“Is this ridiculous drawing business the only thing that’s gone wrong? Was there really nothing else?” Rose demanded.

“Nothing.”

They looked at one another in a common dismay.

“I should like to hear the whole story,” said Lady Aviolet, determination evident in her deliberate selection of a chair for herself.

Miss Wade repeated the trivial episode, and its totally disproportionate climax.

“He was just angry because you laughed at him?”

“I suppose so. Not that I should think so much of that, Lady Aviolet, in a child that isn’t used to other children and has never learnt to give and take, or to tease and be teased—but the temper! The rage!! The expressions he used!!! And worst of all, the readiness to say what isn’t true. It’s the old, old failing, you know. Declaring that he’d done it badly on purpose, you know—his mother heard him.”

“He didn’t know what he was saying,” Rose repeated roughly.

“That makes it so much the worse, my dear,” her mother-in-law unexpectedly remarked. “It’s almost as though the poor child lied by instinct, not caring what nonsense he may be talking.”

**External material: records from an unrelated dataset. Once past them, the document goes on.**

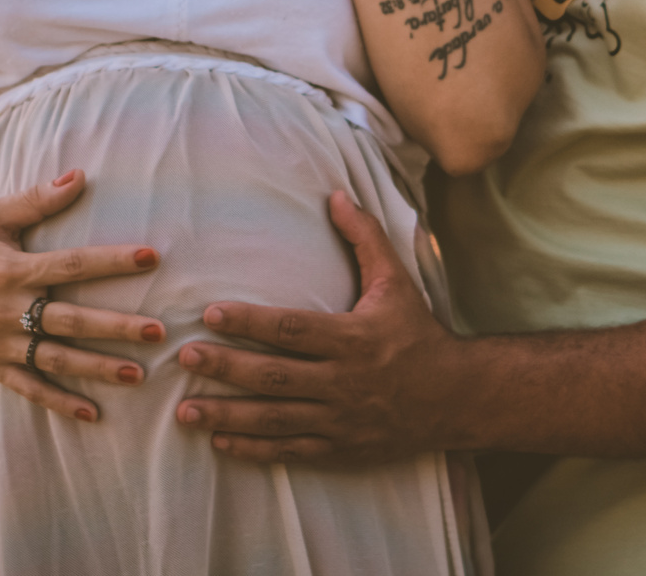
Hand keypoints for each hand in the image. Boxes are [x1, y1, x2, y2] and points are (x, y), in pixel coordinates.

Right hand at [0, 169, 164, 421]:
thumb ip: (36, 200)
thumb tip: (79, 177)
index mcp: (11, 270)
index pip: (70, 265)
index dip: (111, 261)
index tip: (151, 258)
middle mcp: (7, 310)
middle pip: (70, 320)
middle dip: (116, 326)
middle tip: (157, 330)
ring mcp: (0, 342)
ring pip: (55, 358)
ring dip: (97, 367)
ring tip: (138, 373)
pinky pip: (29, 387)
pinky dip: (59, 401)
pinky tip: (93, 412)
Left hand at [174, 190, 462, 464]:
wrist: (459, 397)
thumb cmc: (420, 334)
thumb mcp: (397, 281)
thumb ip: (364, 238)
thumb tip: (336, 195)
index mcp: (353, 338)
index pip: (292, 329)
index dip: (249, 322)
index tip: (210, 314)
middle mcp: (344, 381)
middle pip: (275, 376)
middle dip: (227, 367)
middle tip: (186, 357)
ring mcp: (341, 419)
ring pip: (275, 419)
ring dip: (227, 415)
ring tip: (186, 410)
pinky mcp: (341, 448)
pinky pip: (290, 450)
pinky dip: (253, 449)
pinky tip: (219, 441)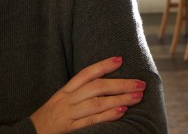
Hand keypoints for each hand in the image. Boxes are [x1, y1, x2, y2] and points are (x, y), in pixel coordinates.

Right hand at [30, 56, 145, 133]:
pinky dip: (108, 115)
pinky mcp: (71, 128)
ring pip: (96, 102)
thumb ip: (76, 96)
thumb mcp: (59, 103)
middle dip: (120, 83)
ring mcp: (69, 113)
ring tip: (137, 96)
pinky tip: (122, 111)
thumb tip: (100, 92)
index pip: (86, 74)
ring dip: (119, 98)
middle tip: (140, 83)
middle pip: (96, 86)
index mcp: (65, 91)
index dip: (103, 65)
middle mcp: (67, 99)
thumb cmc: (47, 120)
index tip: (120, 60)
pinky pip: (92, 120)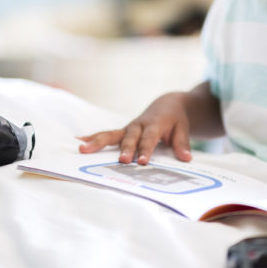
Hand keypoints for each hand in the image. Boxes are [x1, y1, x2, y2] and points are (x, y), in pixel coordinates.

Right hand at [77, 92, 193, 163]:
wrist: (167, 105)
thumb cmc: (176, 119)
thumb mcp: (183, 128)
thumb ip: (182, 143)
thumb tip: (186, 158)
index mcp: (154, 124)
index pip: (149, 138)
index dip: (146, 150)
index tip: (142, 162)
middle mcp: (138, 125)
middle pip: (130, 138)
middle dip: (125, 149)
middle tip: (122, 161)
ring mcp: (128, 128)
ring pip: (111, 135)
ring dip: (98, 142)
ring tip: (83, 149)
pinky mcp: (122, 132)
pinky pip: (106, 135)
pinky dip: (92, 138)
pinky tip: (79, 143)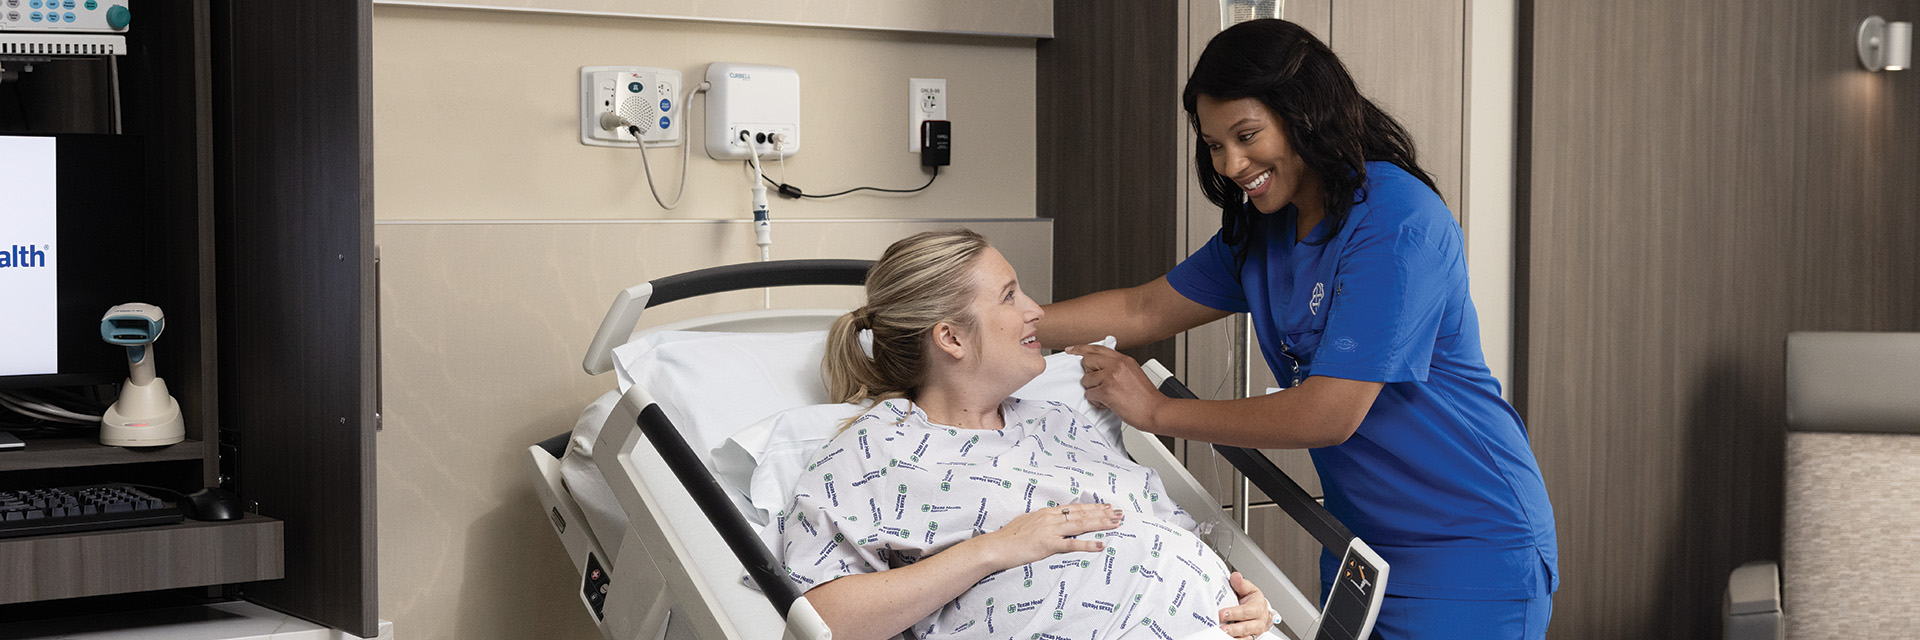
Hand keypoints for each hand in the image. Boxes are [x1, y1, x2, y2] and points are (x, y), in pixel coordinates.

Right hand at [969, 503, 1123, 569]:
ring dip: (1101, 524)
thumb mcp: (1026, 523)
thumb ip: (1041, 522)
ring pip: (1081, 525)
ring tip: (1116, 523)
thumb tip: (1051, 523)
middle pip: (1082, 514)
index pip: (1074, 508)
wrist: (995, 546)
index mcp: (1046, 513)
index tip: (1106, 507)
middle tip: (1119, 513)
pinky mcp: (1048, 544)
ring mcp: (1050, 531)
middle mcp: (1050, 518)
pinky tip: (1101, 544)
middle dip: (1103, 513)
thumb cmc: (1008, 538)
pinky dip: (1088, 544)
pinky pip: (1072, 544)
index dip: (1092, 507)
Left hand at [1064, 344, 1168, 430]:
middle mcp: (1117, 365)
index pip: (1097, 348)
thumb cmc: (1146, 398)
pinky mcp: (1107, 391)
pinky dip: (1096, 401)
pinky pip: (1089, 394)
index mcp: (1124, 360)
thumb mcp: (1133, 373)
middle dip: (1088, 373)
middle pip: (1087, 361)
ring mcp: (1111, 377)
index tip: (1070, 349)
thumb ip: (1118, 367)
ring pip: (1086, 380)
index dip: (1081, 348)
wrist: (1156, 411)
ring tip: (1107, 396)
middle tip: (1097, 383)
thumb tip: (1101, 367)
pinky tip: (1108, 404)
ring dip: (1093, 390)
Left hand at [1219, 572, 1273, 638]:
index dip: (1234, 613)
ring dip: (1233, 636)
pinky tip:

“I thought him nearly cured, too,” said Miss Wade mournfully. “I’m afraid—I really am afraid, Lady Aviolet—that I’ve failed with Cecil. It’s the first time I’ve ever had to say such a thing of a pupil, but I do certainly feel that, except as regards mere book-learning, he’s made little or no progress since I’ve had him. The truth is, there have been too many interruptions—a divided authority—” she glanced resentfully at Cecil’s mother.